• [Record set]
--- START ---
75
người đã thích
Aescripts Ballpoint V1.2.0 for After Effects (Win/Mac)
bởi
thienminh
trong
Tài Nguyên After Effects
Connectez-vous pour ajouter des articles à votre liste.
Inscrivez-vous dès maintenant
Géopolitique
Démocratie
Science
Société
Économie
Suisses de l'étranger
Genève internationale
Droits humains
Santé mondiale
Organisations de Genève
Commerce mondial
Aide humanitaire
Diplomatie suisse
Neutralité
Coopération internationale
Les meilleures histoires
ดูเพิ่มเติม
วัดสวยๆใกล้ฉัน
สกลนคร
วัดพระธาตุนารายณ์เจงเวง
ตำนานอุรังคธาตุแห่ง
--- END ---
--- START ---
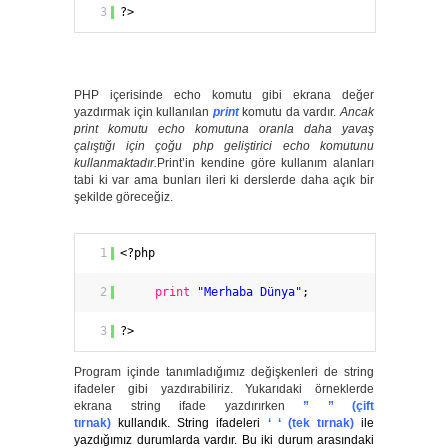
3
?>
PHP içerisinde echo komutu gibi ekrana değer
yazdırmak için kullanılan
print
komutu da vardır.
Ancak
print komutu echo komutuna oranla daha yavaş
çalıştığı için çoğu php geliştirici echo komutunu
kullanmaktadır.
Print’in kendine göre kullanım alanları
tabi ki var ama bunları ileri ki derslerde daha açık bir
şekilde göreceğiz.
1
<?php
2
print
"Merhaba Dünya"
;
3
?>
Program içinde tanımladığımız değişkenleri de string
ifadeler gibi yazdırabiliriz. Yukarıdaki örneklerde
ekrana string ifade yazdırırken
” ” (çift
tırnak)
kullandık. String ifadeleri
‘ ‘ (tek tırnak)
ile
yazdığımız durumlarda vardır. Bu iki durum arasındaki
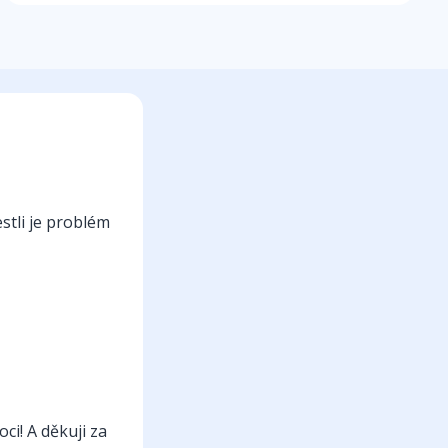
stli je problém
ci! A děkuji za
--- END ---
--- START ---
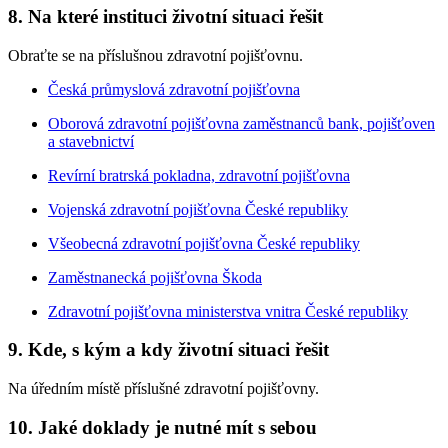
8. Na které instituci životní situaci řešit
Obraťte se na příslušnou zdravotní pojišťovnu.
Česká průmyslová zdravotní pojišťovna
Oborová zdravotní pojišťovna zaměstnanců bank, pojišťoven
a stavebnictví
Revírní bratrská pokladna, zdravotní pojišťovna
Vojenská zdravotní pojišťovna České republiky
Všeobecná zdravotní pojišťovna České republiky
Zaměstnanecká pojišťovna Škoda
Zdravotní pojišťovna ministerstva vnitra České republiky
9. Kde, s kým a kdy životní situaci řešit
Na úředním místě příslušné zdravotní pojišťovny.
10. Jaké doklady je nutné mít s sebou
--- END ---
Transcribe the records exactly, everything from the line containing "8. Na které instituci životní situaci řešit" down to the line containing "Zaměstnanecká pojišťovna Škoda".

• [Answer box]
8. Na které instituci životní situaci řešit
Obraťte se na příslušnou zdravotní pojišťovnu.
Česká průmyslová zdravotní pojišťovna
Oborová zdravotní pojišťovna zaměstnanců bank, pojišťoven
a stavebnictví
Revírní bratrská pokladna, zdravotní pojišťovna
Vojenská zdravotní pojišťovna České republiky
Všeobecná zdravotní pojišťovna České republiky
Zaměstnanecká pojišťovna Škoda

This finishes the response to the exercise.